General Discussion
In reply to the discussion: Strong circumstantial evidence says vote totals were altered in 2016 (but few will admit it). [View all]Aquaria
(1,076 posts)The failure with the polls was not in the polling for the reputable pollsters, but with the media and public's ignorance of how polls work. Polls are nothing more than statistics, and statistics follows specific mathematical formulae.
In the case of the 2016 election, the key thing to know from stats is this: Hillary rarely polled outside the margin of error. The margin of error says that a poll could swing +/- a given value based on the number of people polled, with a 95% confidence interval (meaning that the poll is 95% accurate, which is extremely good in polling). The MOE is a precise number, based on a specific formula. Without getting into the math involved, it simply means that a poll has a range of results possible, and not a 100% certain value. No reputable pollster will ever claim this.

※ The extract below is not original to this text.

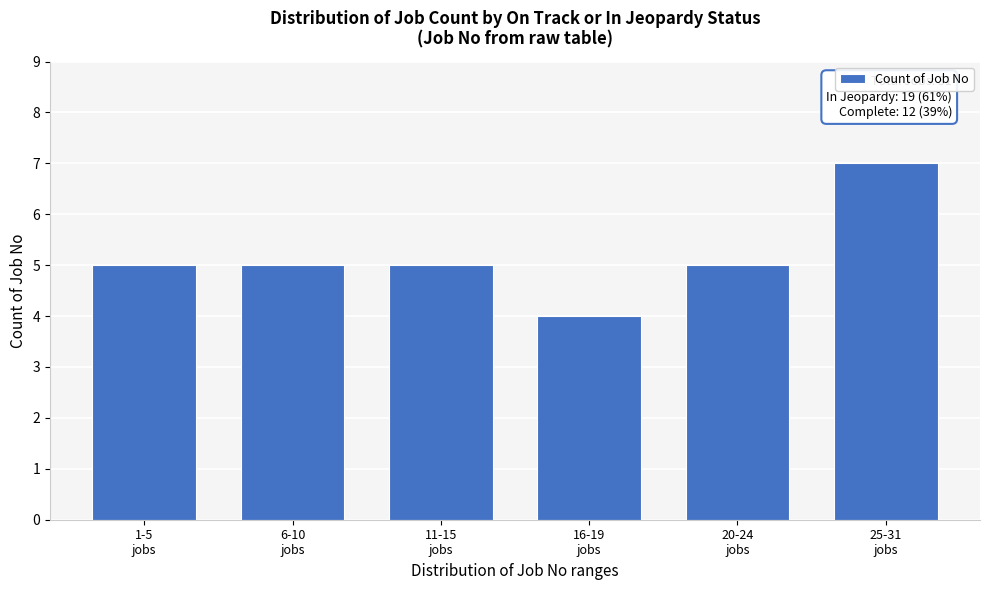

Reading left to right, list all the values displayed in this chart.

5	5	5	4	5	7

Anyway, this is how MOE works: If the margin of error for a particular poll is 3 percent, and Hillary was polling 52% while the treasonous scumbag was at 48%, then that means that Hillary's actual range of values for people voting for her was 49% at the low end and 55% at the high end. Meanwhile the treasonous scumbag's actual range of values could have fallen anywhere between 45% to 51%.
I think you can see the problem here, if the above ranges of values for the candidates applied for a poll in, say, Michigan. Let's speculate that the voting results, which do NOT have a margin of error, actually showed that 50.1% of the tally went for the treasonous scumbag, but only 49.9% for Hillary. Guess what? That would have been perfectly within the margin of error for that exit poll. Meaning the poll was right, NOT wrong. Because margin of error.
Every reputable poll lists the margin of error, among other factors of methodology. Most legitimate media outlets post the MOE somewhere close to the results of the poll, but if they don't, it's easy to find by going to the actual poll and looking for a methodology report. ALL reputable pollsters provide this data.
So when you see the margin of error from now on, automatically add or subtract that number from the stated result, to get an idea of the swing that the actual vote could go. If your candidate is above 50% at the low end of the margin of error, then it's highly likely that said candidate will win. If the lower end of the range dips below 50%, though, then you need to brace yourself for the chance of a loss. Because the possibility is there.
And that MOE works for any kind of poll, not just voting polls. Approval ratings, Nielsen ratings, stats about where people stand on issues--the MOE works the same for those as they do election polls.
An intro course in statistics should be required in every high school, or at least every college degree plan. If people understood the basics of stats, they would realize how silly they sound when they say polls are wrong. Because stats done properly are not wrong all that often.